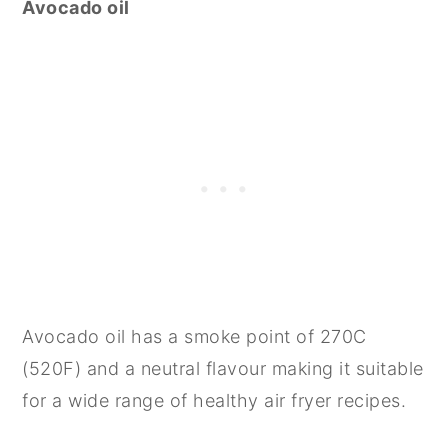
Avocado oil
Avocado oil has a smoke point of 270C
(520F) and a neutral flavour making it suitable
for a wide range of healthy air fryer recipes.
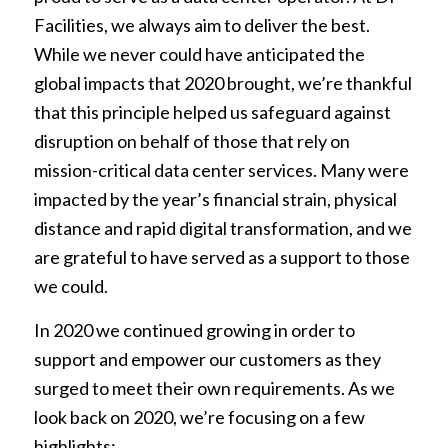
Facilities, we always aim to deliver the best.
While we never could have anticipated the
global impacts that 2020 brought, we’re thankful
that this principle helped us safeguard against
disruption on behalf of those that rely on
mission-critical data center services. Many were
impacted by the year’s financial strain, physical
distance and rapid digital transformation, and we
are grateful to have served as a support to those
we could.
In 2020 we continued growing in order to
support and empower our customers as they
surged to meet their own requirements. As we
look back on 2020, we’re focusing on a few
highlights:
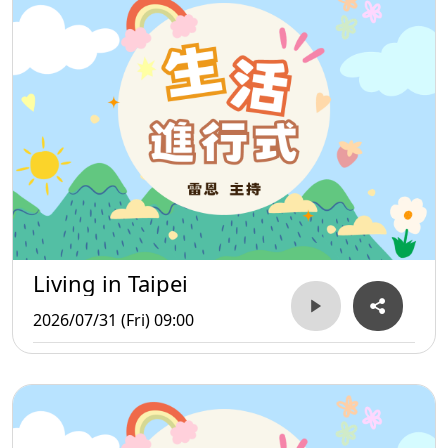
Living in Taipei
2026/07/31 (Fri) 09:00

Problem to solve: Transcribe exactly, and only, the lines from the line with "support and empower our customers as they" through the last line of the records, inclusive; the pictures do not belong in the copy.

Result:
support and empower our customers as they
surged to meet their own requirements. As we
look back on 2020, we’re focusing on a few
highlights:
Living in Taipei
2026/07/31 (Fri) 09:00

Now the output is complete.